I am not kidding.
As I write this, we're listening to the music files he's going through, meta tagging them or otherwise doing stuff to organize them that I totally don't understand. They happen to be the last vestiges of my personal CD collection, tucked away in a binder that I had forgotten about until recently, when an insane urge to clean EVERYTHING ALL DAY LONG hit.
They call it "nesting" - I call it, the junk drawer is clean for the first and last time in history and I had to throw out all my socks that didn't match because it was keeping me up at night.
So I found this stash of CDs. They're the ones I used to listen to, over and over and over, driving my parents crazy. I'd lie on my bed and dream about the day I'd be a grown-up lady, living in the city, having all kinds of glamorous affairs and wearing fur and costume jewellery and having giant, awesome hair and basically, being a Danielle Steel novel character, but a post-Y2K version.

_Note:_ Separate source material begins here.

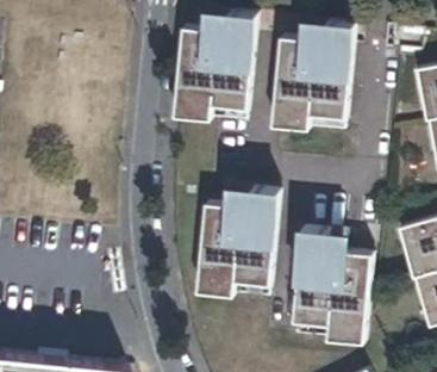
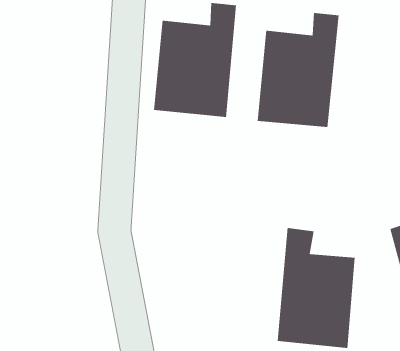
building: [200,186,280,296] -> none

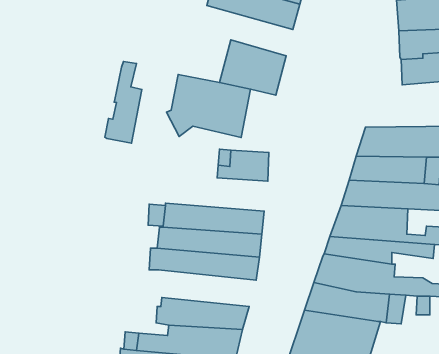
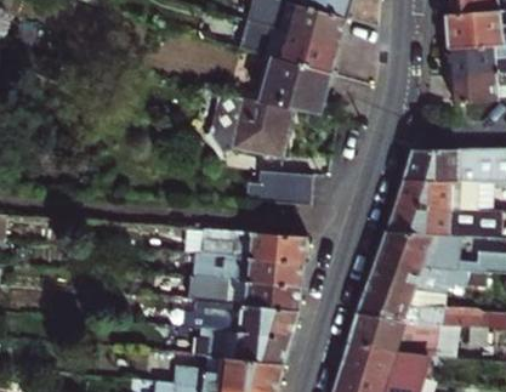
building: none -> [239,19,337,73]
building: [105,61,142,143] -> none
building: none -> [184,299,299,337]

I played those songs ad nauseum, imaging what life would be like on the cusp of my thirties.
I did not for one second imagine I'd be spending it listening to the same songs, wearing the most hideous, frilly, little-house-on-the-maternity-ward nightgown at 7:30 pm because you guys, PANTS HURT when you're 39 weeks pregnant.
But here I am. And aside from being more uncomfortable than I've been in my entire life and more than a little nostalgic, it's not so bad. :Life as a grown-up lady has turned out to be not exactly what I expected, but pretty darn good. Unlike Danielle Steel's new novels.
Oh my god, you guys, do not read the new Danielle Steel novels.